- Work instruction:
Print the text of the records below word for word, leaving out the pictures.
────────────────────
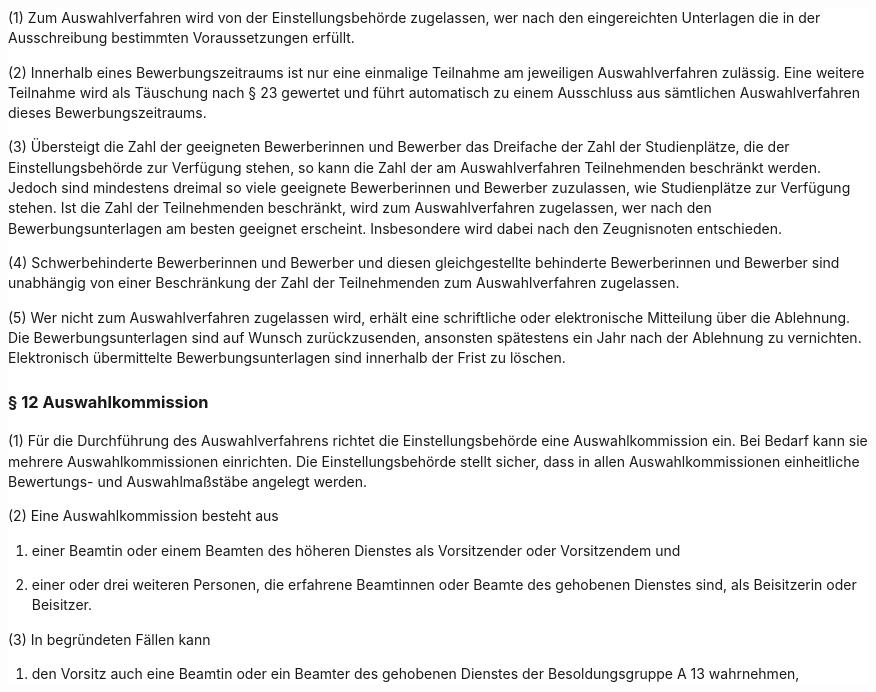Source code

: (1) Zum Auswahlverfahren wird von der Einstellungsbehörde zugelassen,
wer nach den eingereichten Unterlagen die in der Ausschreibung
bestimmten Voraussetzungen erfüllt.

(2) Innerhalb eines Bewerbungszeitraums ist nur eine einmalige
Teilnahme am jeweiligen Auswahlverfahren zulässig. Eine weitere
Teilnahme wird als Täuschung nach § 23 gewertet und führt automatisch
zu einem Ausschluss aus sämtlichen Auswahlverfahren dieses
Bewerbungszeitraums.

(3) Übersteigt die Zahl der geeigneten Bewerberinnen und Bewerber das
Dreifache der Zahl der Studienplätze, die der Einstellungsbehörde zur
Verfügung stehen, so kann die Zahl der am Auswahlverfahren
Teilnehmenden beschränkt werden. Jedoch sind mindestens dreimal so
viele geeignete Bewerberinnen und Bewerber zuzulassen, wie
Studienplätze zur Verfügung stehen. Ist die Zahl der Teilnehmenden
beschränkt, wird zum Auswahlverfahren zugelassen, wer nach den
Bewerbungsunterlagen am besten geeignet erscheint. Insbesondere wird
dabei nach den Zeugnisnoten entschieden.

(4) Schwerbehinderte Bewerberinnen und Bewerber und diesen
gleichgestellte behinderte Bewerberinnen und Bewerber sind unabhängig
von einer Beschränkung der Zahl der Teilnehmenden zum Auswahlverfahren
zugelassen.

(5) Wer nicht zum Auswahlverfahren zugelassen wird, erhält eine
schriftliche oder elektronische Mitteilung über die Ablehnung. Die
Bewerbungsunterlagen sind auf Wunsch zurückzusenden, ansonsten
spätestens ein Jahr nach der Ablehnung zu vernichten. Elektronisch
übermittelte Bewerbungsunterlagen sind innerhalb der Frist zu löschen.


### § 12 Auswahlkommission

(1) Für die Durchführung des Auswahlverfahrens richtet die
Einstellungsbehörde eine Auswahlkommission ein. Bei Bedarf kann sie
mehrere Auswahlkommissionen einrichten. Die Einstellungsbehörde stellt
sicher, dass in allen Auswahlkommissionen einheitliche Bewertungs- und
Auswahlmaßstäbe angelegt werden.

(2) Eine Auswahlkommission besteht aus

1.  einer Beamtin oder einem Beamten des höheren Dienstes als Vorsitzender
    oder Vorsitzendem und


2.  einer oder drei weiteren Personen, die erfahrene Beamtinnen oder
    Beamte des gehobenen Dienstes sind, als Beisitzerin oder Beisitzer.




(3) In begründeten Fällen kann

1.  den Vorsitz auch eine Beamtin oder ein Beamter des gehobenen Dienstes
    der Besoldungsgruppe A 13 wahrnehmen,

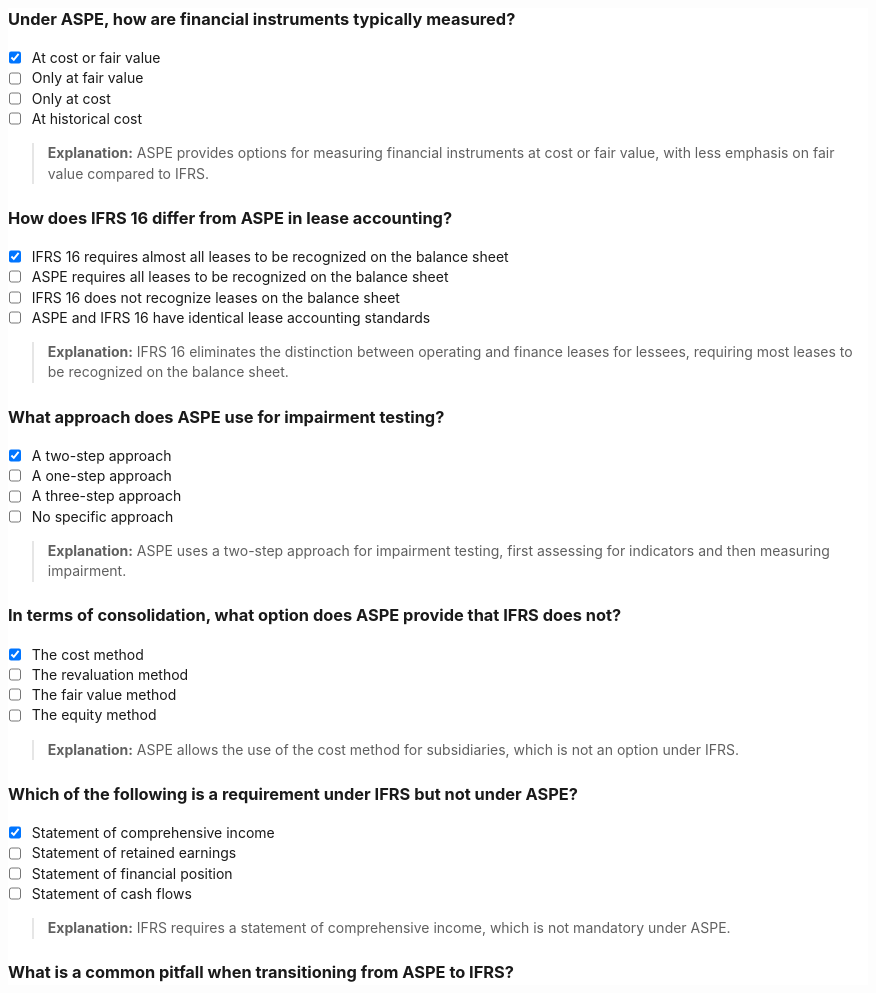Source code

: ### Under ASPE, how are financial instruments typically measured?

- [x] At cost or fair value
- [ ] Only at fair value
- [ ] Only at cost
- [ ] At historical cost

> **Explanation:** ASPE provides options for measuring financial instruments at cost or fair value, with less emphasis on fair value compared to IFRS.

### How does IFRS 16 differ from ASPE in lease accounting?

- [x] IFRS 16 requires almost all leases to be recognized on the balance sheet
- [ ] ASPE requires all leases to be recognized on the balance sheet
- [ ] IFRS 16 does not recognize leases on the balance sheet
- [ ] ASPE and IFRS 16 have identical lease accounting standards

> **Explanation:** IFRS 16 eliminates the distinction between operating and finance leases for lessees, requiring most leases to be recognized on the balance sheet.

### What approach does ASPE use for impairment testing?

- [x] A two-step approach
- [ ] A one-step approach
- [ ] A three-step approach
- [ ] No specific approach

> **Explanation:** ASPE uses a two-step approach for impairment testing, first assessing for indicators and then measuring impairment.

### In terms of consolidation, what option does ASPE provide that IFRS does not?

- [x] The cost method
- [ ] The revaluation method
- [ ] The fair value method
- [ ] The equity method

> **Explanation:** ASPE allows the use of the cost method for subsidiaries, which is not an option under IFRS.

### Which of the following is a requirement under IFRS but not under ASPE?

- [x] Statement of comprehensive income
- [ ] Statement of retained earnings
- [ ] Statement of financial position
- [ ] Statement of cash flows

> **Explanation:** IFRS requires a statement of comprehensive income, which is not mandatory under ASPE.

### What is a common pitfall when transitioning from ASPE to IFRS?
────────────────────
- Solution:
Source code

: (1) Zum Auswahlverfahren wird von der Einstellungsbehörde zugelassen,
wer nach den eingereichten Unterlagen die in der Ausschreibung
bestimmten Voraussetzungen erfüllt.

(2) Innerhalb eines Bewerbungszeitraums ist nur eine einmalige
Teilnahme am jeweiligen Auswahlverfahren zulässig. Eine weitere
Teilnahme wird als Täuschung nach § 23 gewertet und führt automatisch
zu einem Ausschluss aus sämtlichen Auswahlverfahren dieses
Bewerbungszeitraums.

(3) Übersteigt die Zahl der geeigneten Bewerberinnen und Bewerber das
Dreifache der Zahl der Studienplätze, die der Einstellungsbehörde zur
Verfügung stehen, so kann die Zahl der am Auswahlverfahren
Teilnehmenden beschränkt werden. Jedoch sind mindestens dreimal so
viele geeignete Bewerberinnen und Bewerber zuzulassen, wie
Studienplätze zur Verfügung stehen. Ist die Zahl der Teilnehmenden
beschränkt, wird zum Auswahlverfahren zugelassen, wer nach den
Bewerbungsunterlagen am besten geeignet erscheint. Insbesondere wird
dabei nach den Zeugnisnoten entschieden.

(4) Schwerbehinderte Bewerberinnen und Bewerber und diesen
gleichgestellte behinderte Bewerberinnen und Bewerber sind unabhängig
von einer Beschränkung der Zahl der Teilnehmenden zum Auswahlverfahren
zugelassen.

(5) Wer nicht zum Auswahlverfahren zugelassen wird, erhält eine
schriftliche oder elektronische Mitteilung über die Ablehnung. Die
Bewerbungsunterlagen sind auf Wunsch zurückzusenden, ansonsten
spätestens ein Jahr nach der Ablehnung zu vernichten. Elektronisch
übermittelte Bewerbungsunterlagen sind innerhalb der Frist zu löschen.


### § 12 Auswahlkommission

(1) Für die Durchführung des Auswahlverfahrens richtet die
Einstellungsbehörde eine Auswahlkommission ein. Bei Bedarf kann sie
mehrere Auswahlkommissionen einrichten. Die Einstellungsbehörde stellt
sicher, dass in allen Auswahlkommissionen einheitliche Bewertungs- und
Auswahlmaßstäbe angelegt werden.

(2) Eine Auswahlkommission besteht aus

1.  einer Beamtin oder einem Beamten des höheren Dienstes als Vorsitzender
    oder Vorsitzendem und


2.  einer oder drei weiteren Personen, die erfahrene Beamtinnen oder
    Beamte des gehobenen Dienstes sind, als Beisitzerin oder Beisitzer.




(3) In begründeten Fällen kann

1.  den Vorsitz auch eine Beamtin oder ein Beamter des gehobenen Dienstes
    der Besoldungsgruppe A 13 wahrnehmen,

Source code

: ### Under ASPE, how are financial instruments typically measured?

- [x] At cost or fair value
- [ ] Only at fair value
- [ ] Only at cost
- [ ] At historical cost

> **Explanation:** ASPE provides options for measuring financial instruments at cost or fair value, with less emphasis on fair value compared to IFRS.

### How does IFRS 16 differ from ASPE in lease accounting?

- [x] IFRS 16 requires almost all leases to be recognized on the balance sheet
- [ ] ASPE requires all leases to be recognized on the balance sheet
- [ ] IFRS 16 does not recognize leases on the balance sheet
- [ ] ASPE and IFRS 16 have identical lease accounting standards

> **Explanation:** IFRS 16 eliminates the distinction between operating and finance leases for lessees, requiring most leases to be recognized on the balance sheet.

### What approach does ASPE use for impairment testing?

- [x] A two-step approach
- [ ] A one-step approach
- [ ] A three-step approach
- [ ] No specific approach

> **Explanation:** ASPE uses a two-step approach for impairment testing, first assessing for indicators and then measuring impairment.

### In terms of consolidation, what option does ASPE provide that IFRS does not?

- [x] The cost method
- [ ] The revaluation method
- [ ] The fair value method
- [ ] The equity method

> **Explanation:** ASPE allows the use of the cost method for subsidiaries, which is not an option under IFRS.

### Which of the following is a requirement under IFRS but not under ASPE?

- [x] Statement of comprehensive income
- [ ] Statement of retained earnings
- [ ] Statement of financial position
- [ ] Statement of cash flows

> **Explanation:** IFRS requires a statement of comprehensive income, which is not mandatory under ASPE.

### What is a common pitfall when transitioning from ASPE to IFRS?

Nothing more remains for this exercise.